Alpert may also find that the strategy of going to the U.N. may boomerang. Notions of freedom of speech under Article 19 are not as unfettered as under the U.S. Constitution's First Amendment - as the hate speech example above illustrates. Thus, the Committee may well find against Alpert.
How will the Human Rights Committee determine whether or not someone who publishes on the Internet has crossed a line, and is actually targeting an overseas market? If courts worldwide are struggling to find the right balance in Internet jurisdiction cases, it may be counterproductive for an international body to make a public determination of what would or would not trigger jurisdiction in defamation cases involving Internet publication.
The Possibility of Other Approaches
Then how should the issue be resolved, as an international matter? So far, it has been hard to get countries to agree to jurisdictional rules for cyberspace, as a matter of treaty. But unless such rules are agreed upon, it is unlikely that countries will be able to enforce their own rules against individuals and companies whose assets are located elsewhere.
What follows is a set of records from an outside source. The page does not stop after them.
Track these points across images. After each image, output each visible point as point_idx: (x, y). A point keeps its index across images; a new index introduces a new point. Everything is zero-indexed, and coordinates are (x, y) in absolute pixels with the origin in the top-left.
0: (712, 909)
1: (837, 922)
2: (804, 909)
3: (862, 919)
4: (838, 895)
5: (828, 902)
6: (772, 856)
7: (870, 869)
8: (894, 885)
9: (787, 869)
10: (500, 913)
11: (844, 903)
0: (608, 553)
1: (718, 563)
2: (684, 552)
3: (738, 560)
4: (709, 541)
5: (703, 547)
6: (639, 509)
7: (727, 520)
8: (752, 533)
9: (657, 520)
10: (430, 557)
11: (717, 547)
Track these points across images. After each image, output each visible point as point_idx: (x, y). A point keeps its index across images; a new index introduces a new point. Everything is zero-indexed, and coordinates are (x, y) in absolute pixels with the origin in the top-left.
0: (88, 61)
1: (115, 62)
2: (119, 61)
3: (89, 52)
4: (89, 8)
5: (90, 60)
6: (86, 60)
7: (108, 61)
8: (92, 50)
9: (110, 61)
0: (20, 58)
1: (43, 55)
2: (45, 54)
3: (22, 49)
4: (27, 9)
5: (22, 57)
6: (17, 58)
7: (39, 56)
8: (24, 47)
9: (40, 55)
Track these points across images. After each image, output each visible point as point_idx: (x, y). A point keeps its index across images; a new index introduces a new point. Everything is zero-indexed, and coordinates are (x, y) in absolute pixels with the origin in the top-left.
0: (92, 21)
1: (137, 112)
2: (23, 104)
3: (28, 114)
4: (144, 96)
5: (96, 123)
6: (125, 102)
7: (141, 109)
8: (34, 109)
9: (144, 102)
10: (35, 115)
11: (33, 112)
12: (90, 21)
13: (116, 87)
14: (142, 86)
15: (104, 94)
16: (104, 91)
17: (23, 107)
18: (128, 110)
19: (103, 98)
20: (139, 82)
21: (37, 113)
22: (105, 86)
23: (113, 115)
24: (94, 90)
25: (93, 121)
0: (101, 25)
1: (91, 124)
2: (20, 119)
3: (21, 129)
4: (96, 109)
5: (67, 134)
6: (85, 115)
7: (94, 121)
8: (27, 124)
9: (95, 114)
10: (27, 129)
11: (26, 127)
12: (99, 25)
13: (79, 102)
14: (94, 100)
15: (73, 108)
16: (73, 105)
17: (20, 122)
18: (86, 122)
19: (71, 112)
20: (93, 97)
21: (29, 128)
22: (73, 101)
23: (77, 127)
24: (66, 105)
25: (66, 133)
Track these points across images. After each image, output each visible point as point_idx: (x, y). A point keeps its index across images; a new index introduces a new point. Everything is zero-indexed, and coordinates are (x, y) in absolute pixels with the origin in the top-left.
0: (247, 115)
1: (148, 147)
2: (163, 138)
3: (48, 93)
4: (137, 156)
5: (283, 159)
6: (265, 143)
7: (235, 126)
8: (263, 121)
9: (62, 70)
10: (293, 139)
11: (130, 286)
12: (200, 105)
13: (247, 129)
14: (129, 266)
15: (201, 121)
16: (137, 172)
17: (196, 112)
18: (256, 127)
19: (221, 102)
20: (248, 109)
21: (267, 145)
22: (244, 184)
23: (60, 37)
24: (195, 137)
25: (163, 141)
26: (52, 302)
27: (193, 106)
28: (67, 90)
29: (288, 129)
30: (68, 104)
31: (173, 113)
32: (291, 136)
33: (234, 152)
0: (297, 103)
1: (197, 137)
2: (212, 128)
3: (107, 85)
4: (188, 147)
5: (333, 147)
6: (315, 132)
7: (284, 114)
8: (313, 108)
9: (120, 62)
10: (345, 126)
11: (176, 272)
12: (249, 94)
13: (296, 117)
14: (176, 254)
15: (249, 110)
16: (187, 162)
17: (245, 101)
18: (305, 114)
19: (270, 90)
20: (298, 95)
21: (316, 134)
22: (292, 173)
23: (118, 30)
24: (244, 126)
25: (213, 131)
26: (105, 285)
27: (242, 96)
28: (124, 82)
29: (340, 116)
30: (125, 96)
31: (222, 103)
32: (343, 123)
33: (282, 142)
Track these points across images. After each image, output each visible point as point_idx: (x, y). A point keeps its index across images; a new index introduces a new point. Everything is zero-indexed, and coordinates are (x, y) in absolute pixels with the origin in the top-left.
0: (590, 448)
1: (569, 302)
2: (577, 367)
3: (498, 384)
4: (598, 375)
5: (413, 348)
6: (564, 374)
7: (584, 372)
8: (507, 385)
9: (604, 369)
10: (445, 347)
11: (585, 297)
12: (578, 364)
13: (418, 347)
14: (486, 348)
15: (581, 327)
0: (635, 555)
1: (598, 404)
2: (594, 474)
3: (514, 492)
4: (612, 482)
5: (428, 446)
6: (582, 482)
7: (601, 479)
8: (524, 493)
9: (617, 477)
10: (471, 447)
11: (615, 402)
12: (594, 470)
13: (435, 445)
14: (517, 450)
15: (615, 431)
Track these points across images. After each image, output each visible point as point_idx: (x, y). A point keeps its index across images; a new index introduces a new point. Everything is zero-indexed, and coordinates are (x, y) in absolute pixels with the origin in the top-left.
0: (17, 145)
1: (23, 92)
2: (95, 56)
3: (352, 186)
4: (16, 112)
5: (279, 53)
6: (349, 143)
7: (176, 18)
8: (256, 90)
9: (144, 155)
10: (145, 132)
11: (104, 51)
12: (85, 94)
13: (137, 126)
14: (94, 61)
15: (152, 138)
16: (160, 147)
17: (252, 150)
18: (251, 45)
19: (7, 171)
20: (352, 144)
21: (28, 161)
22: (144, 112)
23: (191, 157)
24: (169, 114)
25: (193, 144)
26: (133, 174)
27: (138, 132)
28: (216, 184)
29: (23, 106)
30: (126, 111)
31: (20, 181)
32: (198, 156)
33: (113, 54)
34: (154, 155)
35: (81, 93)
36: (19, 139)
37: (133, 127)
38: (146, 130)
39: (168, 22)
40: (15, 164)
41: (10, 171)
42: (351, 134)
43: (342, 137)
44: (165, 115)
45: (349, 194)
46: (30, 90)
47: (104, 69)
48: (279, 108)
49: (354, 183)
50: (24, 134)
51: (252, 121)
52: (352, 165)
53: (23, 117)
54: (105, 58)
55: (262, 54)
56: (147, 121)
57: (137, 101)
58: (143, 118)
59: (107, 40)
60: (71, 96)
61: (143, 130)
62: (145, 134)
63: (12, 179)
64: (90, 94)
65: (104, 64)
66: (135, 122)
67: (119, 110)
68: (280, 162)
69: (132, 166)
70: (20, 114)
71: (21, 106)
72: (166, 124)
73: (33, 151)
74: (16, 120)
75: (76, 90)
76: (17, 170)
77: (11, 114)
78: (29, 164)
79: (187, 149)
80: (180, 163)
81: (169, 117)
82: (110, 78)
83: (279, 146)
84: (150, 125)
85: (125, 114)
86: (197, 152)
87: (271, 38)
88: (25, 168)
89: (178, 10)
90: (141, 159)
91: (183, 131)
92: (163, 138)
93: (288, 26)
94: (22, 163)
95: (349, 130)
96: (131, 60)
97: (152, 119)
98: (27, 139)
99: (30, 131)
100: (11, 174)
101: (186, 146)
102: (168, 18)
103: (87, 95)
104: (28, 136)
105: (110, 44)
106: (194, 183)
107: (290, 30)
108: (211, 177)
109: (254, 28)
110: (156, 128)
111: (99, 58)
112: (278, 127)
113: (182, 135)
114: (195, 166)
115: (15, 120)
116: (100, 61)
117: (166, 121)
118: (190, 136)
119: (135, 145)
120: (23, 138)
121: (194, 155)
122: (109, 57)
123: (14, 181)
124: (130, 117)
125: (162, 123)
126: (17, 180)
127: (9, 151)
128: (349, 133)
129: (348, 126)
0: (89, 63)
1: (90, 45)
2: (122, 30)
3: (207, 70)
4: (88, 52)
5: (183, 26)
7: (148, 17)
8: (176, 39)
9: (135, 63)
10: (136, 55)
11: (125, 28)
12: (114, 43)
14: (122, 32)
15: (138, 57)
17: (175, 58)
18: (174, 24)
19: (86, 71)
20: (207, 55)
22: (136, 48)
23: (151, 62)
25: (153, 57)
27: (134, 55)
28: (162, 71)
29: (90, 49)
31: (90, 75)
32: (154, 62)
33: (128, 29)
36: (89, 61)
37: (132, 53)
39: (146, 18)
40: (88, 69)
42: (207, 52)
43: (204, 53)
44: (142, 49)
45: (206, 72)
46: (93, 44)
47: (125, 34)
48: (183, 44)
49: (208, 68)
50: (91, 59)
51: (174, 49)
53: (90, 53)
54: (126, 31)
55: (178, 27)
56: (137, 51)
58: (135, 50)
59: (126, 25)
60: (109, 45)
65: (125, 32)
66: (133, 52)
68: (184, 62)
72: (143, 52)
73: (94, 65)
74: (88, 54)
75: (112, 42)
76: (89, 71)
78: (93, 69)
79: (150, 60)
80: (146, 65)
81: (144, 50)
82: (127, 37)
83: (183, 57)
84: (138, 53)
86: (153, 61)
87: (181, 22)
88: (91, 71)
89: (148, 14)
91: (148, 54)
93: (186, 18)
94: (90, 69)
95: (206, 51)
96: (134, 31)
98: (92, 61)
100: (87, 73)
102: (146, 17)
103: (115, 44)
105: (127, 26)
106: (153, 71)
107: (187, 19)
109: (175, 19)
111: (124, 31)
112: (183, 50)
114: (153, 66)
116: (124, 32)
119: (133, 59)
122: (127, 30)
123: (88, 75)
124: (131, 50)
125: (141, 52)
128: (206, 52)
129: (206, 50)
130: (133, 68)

Indeed, perhaps one of the most remarkable aspects of this case is that Dow Jones turned up to answer Gutnick's complaint. And what is the guarantee that a judgment in that case, or another, would be enforceable? Even if Alpert and Dow Jones lose, they may well seek and receive a U.S. court's declaration that the Australian judgment against them is unenforceable in the U.S. for First Amendment reasons.
By comparison, as I discussed in a previous column, a U.S. federal district court judge ruled last year that Yahoo did not have to block French citizens' access to online sales of Nazi memorabilia, which are illegal in France. (In France, such sales violate a criminal statute outlawing the exhibition of Nazi propaganda and artifacts for sale.)
Meanwhile, even within the United States, the issue of which State's law is applicable in Internet defamation cases has still not been definitively resolved.
Just last week, the Supreme Court refused to consider a Washington State case that raised the issue. (The issue arose, there, in a defamation suit against Healthgrades.com, a Colorado based company that offers ratings of health care providers on the Internet, by a Washington home health care agency that claims it deserved a better grade.)
In the midst of all this confusion and flux, what we need is not the intervention of a U.N. Committee that is not adept in the area. Such a decision would be premature, at best, and damaging, at worst. More international negotiation in this area, towards a set of treaty rules that include provisions for enforcement, is the better way forward.